In recent market analysis, Scotiabank strategists Shaun Osborne and Eric Theoret provided insights on the performance of the Canadian Dollar (CAD) against the US Dollar (USD). The CAD has shown slight improvement following a decrease in the front-end interest rate spreads between the US and Canada, which have dropped approximately 10 basis points from their peak last week. Despite this positive movement, the strategists caution that the prevailing rate differentials still pose significant challenges for the CAD.

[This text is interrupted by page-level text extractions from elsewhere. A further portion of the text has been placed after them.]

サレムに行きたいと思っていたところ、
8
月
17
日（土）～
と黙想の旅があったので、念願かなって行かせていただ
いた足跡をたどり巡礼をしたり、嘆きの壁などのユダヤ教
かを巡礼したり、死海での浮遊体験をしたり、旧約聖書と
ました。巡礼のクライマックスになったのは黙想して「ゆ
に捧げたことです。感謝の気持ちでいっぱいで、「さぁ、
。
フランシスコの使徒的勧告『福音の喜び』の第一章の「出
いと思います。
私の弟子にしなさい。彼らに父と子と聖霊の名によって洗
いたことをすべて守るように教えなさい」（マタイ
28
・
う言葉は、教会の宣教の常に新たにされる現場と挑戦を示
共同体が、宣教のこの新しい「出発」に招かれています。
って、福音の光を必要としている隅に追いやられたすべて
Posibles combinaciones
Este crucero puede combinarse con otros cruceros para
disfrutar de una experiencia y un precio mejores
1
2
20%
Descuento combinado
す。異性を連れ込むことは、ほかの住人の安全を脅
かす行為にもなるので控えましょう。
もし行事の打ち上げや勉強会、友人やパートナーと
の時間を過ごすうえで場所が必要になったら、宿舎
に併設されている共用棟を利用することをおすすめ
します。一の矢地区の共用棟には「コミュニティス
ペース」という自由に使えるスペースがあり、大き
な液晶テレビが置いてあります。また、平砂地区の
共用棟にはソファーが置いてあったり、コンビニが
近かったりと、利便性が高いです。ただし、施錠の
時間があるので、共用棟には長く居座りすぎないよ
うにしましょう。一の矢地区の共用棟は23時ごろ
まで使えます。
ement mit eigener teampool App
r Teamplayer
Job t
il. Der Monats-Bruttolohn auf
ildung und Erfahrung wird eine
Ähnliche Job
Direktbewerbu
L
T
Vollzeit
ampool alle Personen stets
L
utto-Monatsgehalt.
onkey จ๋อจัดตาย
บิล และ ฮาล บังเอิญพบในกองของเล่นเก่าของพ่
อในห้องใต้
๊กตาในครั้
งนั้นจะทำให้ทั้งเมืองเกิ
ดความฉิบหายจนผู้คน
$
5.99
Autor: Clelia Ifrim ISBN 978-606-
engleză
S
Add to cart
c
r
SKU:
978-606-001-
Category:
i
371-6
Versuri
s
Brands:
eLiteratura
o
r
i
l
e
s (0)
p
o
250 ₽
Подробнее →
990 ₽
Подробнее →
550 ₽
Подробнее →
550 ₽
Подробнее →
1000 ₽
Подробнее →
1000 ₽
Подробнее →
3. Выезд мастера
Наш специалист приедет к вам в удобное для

Osborne and Theoret suggest that the current USD/CAD exchange rate is nearing its fundamental fair value, estimated at 1.4135. They highlight the current positioning indicators, which reveal an exceedingly overbought USD. This situation indicates a limited potential for further gains in the dollar, suggesting a possible modest pullback on the horizon.
The strategists observed that while recent minor increases in the CAD may indicate some stabilization after a prolonged decline, the absence of strong technical signals in the short-term charts raises doubts about the currency’s immediate strength. They pointed out that though the CAD has benefited from the slight narrowing of spreads, the overall rate environment remains disadvantageous.
Moreover, they reported noteworthy findings regarding the USD’s performance metrics. The daily Relative Strength Index (RSI) recently reached a peak close to 89, placing it well within overbought territory and highlighting that it has not been this high in over two decades. The USD is currently positioned two standard deviations above its 40-day moving average, reinforcing the notion of an overstretched dollar rally.
As a result, the strategists predict that any further gains for the USD may be capped around the 1.4250 to 1.43 range, while a modest correction could see the exchange rate retrace to levels between 1.4075 and 1.4080. Overall, Osborne and Theoret’s analysis paints a picture of a CAD that has gained temporary respite but remains constrained by challenging economic factors and an overextended USD.